The paper demonstrates that Se vacancies cause a localized Raman mode in MoSe2 and provides a combined experimental and DFT approach to characterize this defect.

Findings

Se vacancy induces a localized Raman mode at ~250 cm-1.

Heat and hydrogen etching can create Se vacancies during CVD growth.

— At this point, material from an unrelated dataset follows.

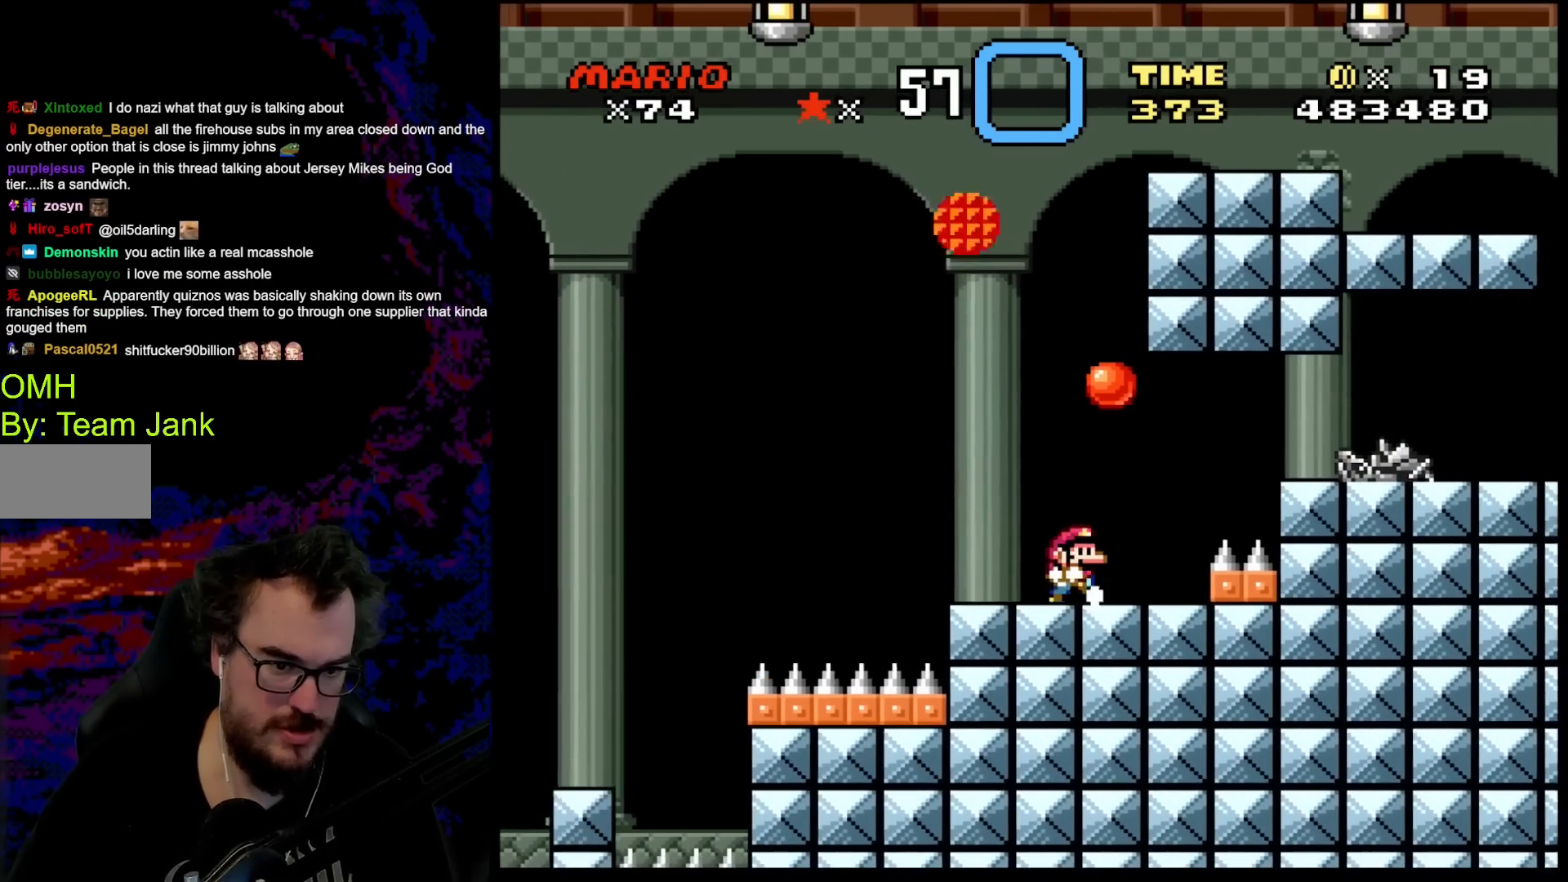
{"buttons": ["DPAD_LEFT"], "events": [[17, "DPAD_RIGHT", "down"], [50, "A", "up"], [217, "DPAD_RIGHT", "up"], [417, "X", "up"], [483, "DPAD_LEFT", "down"]]}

The mode's intensity correlates with MoSe2 quality.

Abstract

Defects play a significant role in optical properties of semiconducting two-dimensional transition metal dichalcogenides (TMDCs). In ultra-thin MoSe2, a remarkable feature at ~250 cm-1 in Raman spectra is ascribed to be a defect-related mode. Recent attempts failed to explain the origin of this peak, leaving it being a mystery. Here in this work, we demonstrate that this peak is a Se vacancy induced defect mode. Heat effect and hydrogen etching are two main factors to introduce Se vacancies in CVD process of growing MoSe2. A phonon confinement model can well explain the behaviors of intrinsic Raman modes. Density functional theory (DFT) calculation reveals that single Se vacancy (VSe) is responsible for the appearance of Raman peak at ~250 cm-1 and this mode is an A1g-like localized mode which is also confirmed by polarized Raman scattering experiment. The relative strength of this mode can be a characterization of the quality of 2D MoSe2. This work may offer a simple method to tailor chalcogenide vacancies in 2D TMDCs and provide a way to study their vibrational properties.